Exactly the lines from the one containing "Q: Do you see any lamp or bed there?" through the final line of the listing are to be retyped, and nothing more.
-=-=-=-=-
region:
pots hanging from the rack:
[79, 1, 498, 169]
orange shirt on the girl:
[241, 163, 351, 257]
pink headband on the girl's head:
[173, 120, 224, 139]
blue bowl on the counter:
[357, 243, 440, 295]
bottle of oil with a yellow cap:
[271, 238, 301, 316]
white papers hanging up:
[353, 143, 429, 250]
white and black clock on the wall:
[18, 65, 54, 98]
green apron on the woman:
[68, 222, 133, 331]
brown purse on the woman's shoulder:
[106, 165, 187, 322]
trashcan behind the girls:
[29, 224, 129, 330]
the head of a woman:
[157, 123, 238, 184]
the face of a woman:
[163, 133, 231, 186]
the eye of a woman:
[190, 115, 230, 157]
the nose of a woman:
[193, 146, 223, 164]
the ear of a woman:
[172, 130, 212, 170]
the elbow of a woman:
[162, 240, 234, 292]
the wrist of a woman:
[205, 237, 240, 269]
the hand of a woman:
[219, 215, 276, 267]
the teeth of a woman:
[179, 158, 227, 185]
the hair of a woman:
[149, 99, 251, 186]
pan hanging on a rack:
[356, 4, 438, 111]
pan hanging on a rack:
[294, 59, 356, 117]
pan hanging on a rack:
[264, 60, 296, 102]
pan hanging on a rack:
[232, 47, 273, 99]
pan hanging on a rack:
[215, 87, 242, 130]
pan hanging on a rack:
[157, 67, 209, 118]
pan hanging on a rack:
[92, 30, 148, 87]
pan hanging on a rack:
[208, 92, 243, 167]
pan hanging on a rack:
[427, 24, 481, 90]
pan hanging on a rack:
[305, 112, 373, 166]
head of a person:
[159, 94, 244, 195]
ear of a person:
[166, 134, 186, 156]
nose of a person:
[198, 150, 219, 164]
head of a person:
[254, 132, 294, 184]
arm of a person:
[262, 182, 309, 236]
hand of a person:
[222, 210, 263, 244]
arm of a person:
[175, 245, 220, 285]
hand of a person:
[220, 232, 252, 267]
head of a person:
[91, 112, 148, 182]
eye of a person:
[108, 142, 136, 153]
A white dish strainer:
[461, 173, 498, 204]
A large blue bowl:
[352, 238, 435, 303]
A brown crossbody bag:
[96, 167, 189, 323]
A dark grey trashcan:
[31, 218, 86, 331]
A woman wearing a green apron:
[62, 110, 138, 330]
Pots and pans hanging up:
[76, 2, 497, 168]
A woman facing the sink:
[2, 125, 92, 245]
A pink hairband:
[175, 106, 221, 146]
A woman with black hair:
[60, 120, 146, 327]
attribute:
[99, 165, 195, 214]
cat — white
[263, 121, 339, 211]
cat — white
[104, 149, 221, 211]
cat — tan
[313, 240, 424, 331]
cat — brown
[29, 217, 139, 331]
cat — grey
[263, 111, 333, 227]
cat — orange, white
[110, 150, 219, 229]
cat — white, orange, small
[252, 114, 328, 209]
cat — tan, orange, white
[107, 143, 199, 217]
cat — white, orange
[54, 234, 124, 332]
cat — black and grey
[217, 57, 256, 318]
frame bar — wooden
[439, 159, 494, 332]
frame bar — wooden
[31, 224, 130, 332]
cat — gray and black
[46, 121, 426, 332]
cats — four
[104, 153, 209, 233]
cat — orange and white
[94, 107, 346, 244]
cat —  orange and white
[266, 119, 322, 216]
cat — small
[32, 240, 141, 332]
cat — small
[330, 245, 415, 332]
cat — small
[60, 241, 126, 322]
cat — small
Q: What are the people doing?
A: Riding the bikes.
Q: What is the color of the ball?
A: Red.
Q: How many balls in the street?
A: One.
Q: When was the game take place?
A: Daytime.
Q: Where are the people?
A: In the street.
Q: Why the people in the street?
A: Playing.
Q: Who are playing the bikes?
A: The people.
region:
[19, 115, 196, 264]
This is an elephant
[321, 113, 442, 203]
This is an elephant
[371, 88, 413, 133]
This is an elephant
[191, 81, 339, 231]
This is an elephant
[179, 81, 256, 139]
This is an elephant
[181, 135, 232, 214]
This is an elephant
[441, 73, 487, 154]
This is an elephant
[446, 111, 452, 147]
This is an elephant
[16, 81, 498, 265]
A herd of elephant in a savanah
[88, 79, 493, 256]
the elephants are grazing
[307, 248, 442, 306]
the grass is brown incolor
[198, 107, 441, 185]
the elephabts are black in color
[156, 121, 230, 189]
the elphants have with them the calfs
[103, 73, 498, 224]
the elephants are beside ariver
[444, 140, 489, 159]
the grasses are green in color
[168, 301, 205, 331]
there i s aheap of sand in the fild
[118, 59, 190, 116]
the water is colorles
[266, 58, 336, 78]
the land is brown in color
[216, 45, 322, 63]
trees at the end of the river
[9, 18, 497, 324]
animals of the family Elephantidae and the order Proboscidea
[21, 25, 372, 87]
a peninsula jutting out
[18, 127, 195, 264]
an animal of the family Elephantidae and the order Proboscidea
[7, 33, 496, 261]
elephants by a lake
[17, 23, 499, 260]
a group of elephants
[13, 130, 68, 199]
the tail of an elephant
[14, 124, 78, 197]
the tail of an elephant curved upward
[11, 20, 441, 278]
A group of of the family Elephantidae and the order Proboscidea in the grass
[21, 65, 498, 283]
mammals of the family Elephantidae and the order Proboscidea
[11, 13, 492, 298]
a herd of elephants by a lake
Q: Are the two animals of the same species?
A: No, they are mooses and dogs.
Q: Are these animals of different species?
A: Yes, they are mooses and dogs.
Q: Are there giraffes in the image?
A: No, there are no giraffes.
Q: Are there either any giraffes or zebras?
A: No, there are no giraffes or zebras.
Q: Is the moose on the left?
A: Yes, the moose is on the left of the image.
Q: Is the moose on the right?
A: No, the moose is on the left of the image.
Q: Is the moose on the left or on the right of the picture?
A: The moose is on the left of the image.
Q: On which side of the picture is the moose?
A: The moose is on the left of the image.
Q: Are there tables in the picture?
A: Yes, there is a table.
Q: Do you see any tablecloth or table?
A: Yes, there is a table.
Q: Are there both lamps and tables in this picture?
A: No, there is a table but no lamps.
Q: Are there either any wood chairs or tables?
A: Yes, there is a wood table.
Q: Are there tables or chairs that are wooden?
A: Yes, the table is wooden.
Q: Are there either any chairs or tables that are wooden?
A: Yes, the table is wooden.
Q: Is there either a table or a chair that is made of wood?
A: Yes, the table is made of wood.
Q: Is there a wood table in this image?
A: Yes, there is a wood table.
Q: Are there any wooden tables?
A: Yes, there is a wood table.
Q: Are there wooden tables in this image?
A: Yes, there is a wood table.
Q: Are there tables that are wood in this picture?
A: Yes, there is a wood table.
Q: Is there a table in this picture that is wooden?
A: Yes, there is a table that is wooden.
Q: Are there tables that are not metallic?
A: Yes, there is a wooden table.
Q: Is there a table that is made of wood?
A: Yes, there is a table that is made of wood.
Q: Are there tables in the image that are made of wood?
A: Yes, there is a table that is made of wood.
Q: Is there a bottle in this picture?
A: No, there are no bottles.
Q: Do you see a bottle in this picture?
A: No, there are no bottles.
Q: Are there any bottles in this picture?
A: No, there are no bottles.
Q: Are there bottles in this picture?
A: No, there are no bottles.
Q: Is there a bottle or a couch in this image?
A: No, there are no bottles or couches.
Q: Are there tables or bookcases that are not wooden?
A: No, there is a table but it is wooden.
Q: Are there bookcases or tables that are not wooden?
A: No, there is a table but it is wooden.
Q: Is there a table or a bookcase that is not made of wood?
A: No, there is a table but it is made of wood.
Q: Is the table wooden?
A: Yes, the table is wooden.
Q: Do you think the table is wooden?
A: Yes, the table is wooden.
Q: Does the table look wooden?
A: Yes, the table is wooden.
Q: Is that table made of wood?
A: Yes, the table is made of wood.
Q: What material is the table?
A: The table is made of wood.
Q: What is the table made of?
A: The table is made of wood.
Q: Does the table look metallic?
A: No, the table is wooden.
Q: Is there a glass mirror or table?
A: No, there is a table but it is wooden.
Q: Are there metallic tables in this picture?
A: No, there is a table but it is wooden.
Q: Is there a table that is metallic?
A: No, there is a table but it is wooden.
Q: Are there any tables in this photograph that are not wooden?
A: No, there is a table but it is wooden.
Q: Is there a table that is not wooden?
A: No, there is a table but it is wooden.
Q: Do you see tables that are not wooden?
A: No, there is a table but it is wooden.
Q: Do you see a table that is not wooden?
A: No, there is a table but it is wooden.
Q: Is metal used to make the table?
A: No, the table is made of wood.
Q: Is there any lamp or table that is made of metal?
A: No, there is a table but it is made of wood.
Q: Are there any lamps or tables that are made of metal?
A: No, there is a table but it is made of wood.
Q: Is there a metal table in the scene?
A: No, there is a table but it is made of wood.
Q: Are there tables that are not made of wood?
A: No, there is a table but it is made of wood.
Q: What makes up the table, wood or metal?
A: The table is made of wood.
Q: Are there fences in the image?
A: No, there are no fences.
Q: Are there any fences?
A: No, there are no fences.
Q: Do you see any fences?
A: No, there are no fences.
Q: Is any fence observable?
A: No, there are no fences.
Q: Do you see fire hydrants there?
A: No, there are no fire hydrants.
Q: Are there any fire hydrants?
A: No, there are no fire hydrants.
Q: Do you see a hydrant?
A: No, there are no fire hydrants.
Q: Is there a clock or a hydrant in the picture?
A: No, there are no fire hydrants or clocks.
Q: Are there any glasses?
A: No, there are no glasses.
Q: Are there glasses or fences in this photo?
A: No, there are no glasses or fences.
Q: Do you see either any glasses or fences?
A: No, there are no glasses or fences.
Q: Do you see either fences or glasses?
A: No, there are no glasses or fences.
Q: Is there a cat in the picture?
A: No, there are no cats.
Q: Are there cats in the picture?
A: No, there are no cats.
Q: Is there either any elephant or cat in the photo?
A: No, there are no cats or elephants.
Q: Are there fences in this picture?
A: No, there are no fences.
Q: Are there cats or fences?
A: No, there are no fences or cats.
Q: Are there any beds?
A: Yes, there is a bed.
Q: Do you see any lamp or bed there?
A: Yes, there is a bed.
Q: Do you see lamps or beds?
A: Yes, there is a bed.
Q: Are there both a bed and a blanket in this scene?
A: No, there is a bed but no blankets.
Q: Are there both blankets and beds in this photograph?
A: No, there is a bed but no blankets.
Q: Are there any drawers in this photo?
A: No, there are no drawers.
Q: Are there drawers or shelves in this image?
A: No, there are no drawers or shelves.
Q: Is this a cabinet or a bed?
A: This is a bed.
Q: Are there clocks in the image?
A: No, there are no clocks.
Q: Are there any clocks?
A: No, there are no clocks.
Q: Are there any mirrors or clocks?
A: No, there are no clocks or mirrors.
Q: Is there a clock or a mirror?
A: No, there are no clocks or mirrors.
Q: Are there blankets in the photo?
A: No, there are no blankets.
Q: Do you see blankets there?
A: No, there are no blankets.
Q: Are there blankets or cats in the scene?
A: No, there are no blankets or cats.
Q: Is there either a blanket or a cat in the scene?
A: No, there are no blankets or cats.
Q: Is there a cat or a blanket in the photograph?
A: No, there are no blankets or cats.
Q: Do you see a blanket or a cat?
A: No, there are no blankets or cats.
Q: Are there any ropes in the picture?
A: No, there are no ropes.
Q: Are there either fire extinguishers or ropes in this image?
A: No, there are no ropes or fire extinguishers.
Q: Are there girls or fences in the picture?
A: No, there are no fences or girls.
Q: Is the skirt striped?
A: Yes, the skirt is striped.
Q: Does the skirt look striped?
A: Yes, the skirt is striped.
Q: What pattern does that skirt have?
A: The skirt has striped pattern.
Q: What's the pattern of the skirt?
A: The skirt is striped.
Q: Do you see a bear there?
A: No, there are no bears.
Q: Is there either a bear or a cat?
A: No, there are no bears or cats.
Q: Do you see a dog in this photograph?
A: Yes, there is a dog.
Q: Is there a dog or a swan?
-=-=-=-=-
**Response for this exercise:**
Q: Do you see any lamp or bed there?
A: Yes, there is a bed.
Q: Do you see lamps or beds?
A: Yes, there is a bed.
Q: Are there both a bed and a blanket in this scene?
A: No, there is a bed but no blankets.
Q: Are there both blankets and beds in this photograph?
A: No, there is a bed but no blankets.
Q: Are there any drawers in this photo?
A: No, there are no drawers.
Q: Are there drawers or shelves in this image?
A: No, there are no drawers or shelves.
Q: Is this a cabinet or a bed?
A: This is a bed.
Q: Are there clocks in the image?
A: No, there are no clocks.
Q: Are there any clocks?
A: No, there are no clocks.
Q: Are there any mirrors or clocks?
A: No, there are no clocks or mirrors.
Q: Is there a clock or a mirror?
A: No, there are no clocks or mirrors.
Q: Are there blankets in the photo?
A: No, there are no blankets.
Q: Do you see blankets there?
A: No, there are no blankets.
Q: Are there blankets or cats in the scene?
A: No, there are no blankets or cats.
Q: Is there either a blanket or a cat in the scene?
A: No, there are no blankets or cats.
Q: Is there a cat or a blanket in the photograph?
A: No, there are no blankets or cats.
Q: Do you see a blanket or a cat?
A: No, there are no blankets or cats.
Q: Are there any ropes in the picture?
A: No, there are no ropes.
Q: Are there either fire extinguishers or ropes in this image?
A: No, there are no ropes or fire extinguishers.
Q: Are there girls or fences in the picture?
A: No, there are no fences or girls.
Q: Is the skirt striped?
A: Yes, the skirt is striped.
Q: Does the skirt look striped?
A: Yes, the skirt is striped.
Q: What pattern does that skirt have?
A: The skirt has striped pattern.
Q: What's the pattern of the skirt?
A: The skirt is striped.
Q: Do you see a bear there?
A: No, there are no bears.
Q: Is there either a bear or a cat?
A: No, there are no bears or cats.
Q: Do you see a dog in this photograph?
A: Yes, there is a dog.
Q: Is there a dog or a swan?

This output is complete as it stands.